Measures include making gender pension gap data reporting statutory and making unpaid additional maternity, shared parental and adoption leave automatically pensionable.
Around three-quarters of the scheme's near seven million members are women and one of the most significant causes of the gender pension gap is due to maternity leave.
Making unpaid additional maternity leave automatically pensionable is a critical step that will help close the gender pension gap.
Minister for Local Government and Homelessness, Alison McGovern said
It is shocking that this gender imbalance in our pension system has persisted so long, and I am proud that these reforms will help correct this historic inequality.
These crucial changes will give hard working cleaners, librarians, school cooks and other public servants the security in retirement they deserve.
Minister for Pensions Torsten Bell said:
For too long, women have been penalised in retirement simply for having children.
These reforms mean that for millions of women working in local government, taking time out to care for a new baby will no longer cost them their pension security.
This is about a pension system that works for modern families and properly values the vital contribution of working women across our public services.
TUC general secretary Paul Nowak said:
Everyone deserves a decent quality of life in retirement, but the gender pension gap means that too many women are pushed into hardship.
It's not right.
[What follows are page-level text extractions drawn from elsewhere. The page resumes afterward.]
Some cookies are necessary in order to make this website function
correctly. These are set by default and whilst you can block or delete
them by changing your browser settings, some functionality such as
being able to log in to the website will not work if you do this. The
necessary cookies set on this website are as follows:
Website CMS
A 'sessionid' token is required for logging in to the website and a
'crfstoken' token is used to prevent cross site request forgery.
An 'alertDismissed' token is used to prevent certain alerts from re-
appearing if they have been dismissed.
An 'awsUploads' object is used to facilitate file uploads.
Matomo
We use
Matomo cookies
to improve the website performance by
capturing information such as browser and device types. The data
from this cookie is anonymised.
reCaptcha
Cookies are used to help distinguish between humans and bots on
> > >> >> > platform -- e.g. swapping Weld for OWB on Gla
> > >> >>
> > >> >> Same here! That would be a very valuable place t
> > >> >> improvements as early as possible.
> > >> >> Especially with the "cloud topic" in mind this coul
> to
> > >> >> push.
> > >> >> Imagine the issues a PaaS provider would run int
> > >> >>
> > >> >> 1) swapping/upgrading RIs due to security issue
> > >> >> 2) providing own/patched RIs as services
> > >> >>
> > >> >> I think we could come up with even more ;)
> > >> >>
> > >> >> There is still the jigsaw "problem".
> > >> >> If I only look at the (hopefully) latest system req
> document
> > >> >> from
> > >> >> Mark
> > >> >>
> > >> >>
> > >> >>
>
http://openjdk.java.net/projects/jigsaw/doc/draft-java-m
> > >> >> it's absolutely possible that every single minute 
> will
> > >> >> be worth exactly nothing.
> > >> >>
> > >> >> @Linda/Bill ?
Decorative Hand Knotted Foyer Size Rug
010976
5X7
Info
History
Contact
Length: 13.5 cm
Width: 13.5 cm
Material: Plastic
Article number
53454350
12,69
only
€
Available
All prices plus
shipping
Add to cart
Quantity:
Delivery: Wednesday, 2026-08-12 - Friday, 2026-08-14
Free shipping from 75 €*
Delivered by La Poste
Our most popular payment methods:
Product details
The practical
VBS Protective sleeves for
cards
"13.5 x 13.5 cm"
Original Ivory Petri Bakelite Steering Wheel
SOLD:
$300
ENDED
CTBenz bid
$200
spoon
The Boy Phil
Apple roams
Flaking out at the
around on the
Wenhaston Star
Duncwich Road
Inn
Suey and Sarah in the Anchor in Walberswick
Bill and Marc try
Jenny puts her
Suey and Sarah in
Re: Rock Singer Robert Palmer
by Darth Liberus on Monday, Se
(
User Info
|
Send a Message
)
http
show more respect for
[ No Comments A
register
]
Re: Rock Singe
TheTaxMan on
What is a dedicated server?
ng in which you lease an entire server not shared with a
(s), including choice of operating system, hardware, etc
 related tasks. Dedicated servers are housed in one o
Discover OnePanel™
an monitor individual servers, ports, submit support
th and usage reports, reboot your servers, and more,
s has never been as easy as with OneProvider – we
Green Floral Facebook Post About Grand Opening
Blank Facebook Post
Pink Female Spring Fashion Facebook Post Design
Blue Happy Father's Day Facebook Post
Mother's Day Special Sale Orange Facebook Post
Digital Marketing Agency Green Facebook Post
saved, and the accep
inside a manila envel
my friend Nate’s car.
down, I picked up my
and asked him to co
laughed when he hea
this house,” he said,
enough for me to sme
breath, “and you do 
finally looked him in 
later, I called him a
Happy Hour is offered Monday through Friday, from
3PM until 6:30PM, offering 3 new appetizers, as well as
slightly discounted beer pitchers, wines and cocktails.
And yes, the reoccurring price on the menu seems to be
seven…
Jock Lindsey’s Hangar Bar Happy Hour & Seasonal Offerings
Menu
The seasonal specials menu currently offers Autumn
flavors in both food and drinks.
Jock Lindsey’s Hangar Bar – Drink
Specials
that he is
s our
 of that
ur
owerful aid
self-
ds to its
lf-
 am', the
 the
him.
That's why these measures are an important step forward - they will make a meaningful difference for millions of women working in local government, helping them to build up a decent pension.
It's now vital we see more action to close the gender pensions pay gap across the whole workforce, including by extending this approach to the rest of the public sector.
Other measures include backdated payments and increased future pension payments to ensure that all surviving partners of eligible members are given the same pension as other survivors regardless of the type of relationship they were in.
Due to issues with the existing regulations, there have been instances where people in same-sex marriages and civil partnerships have received a more generous pension entitlement than those in opposite-sex marriages and partnerships.
Under these new reforms, all discrimination on the basis of the sex of those affected will be removed.
Another reform will remove an age cap currently in place that requires an LGPS member to have died before the age of 75 for their survivor to receive a lump sum payment.
The government is also taking steps to keep people in the scheme by enhancing data collection on why people opt out, in a bid to ensure as many people as possible benefit.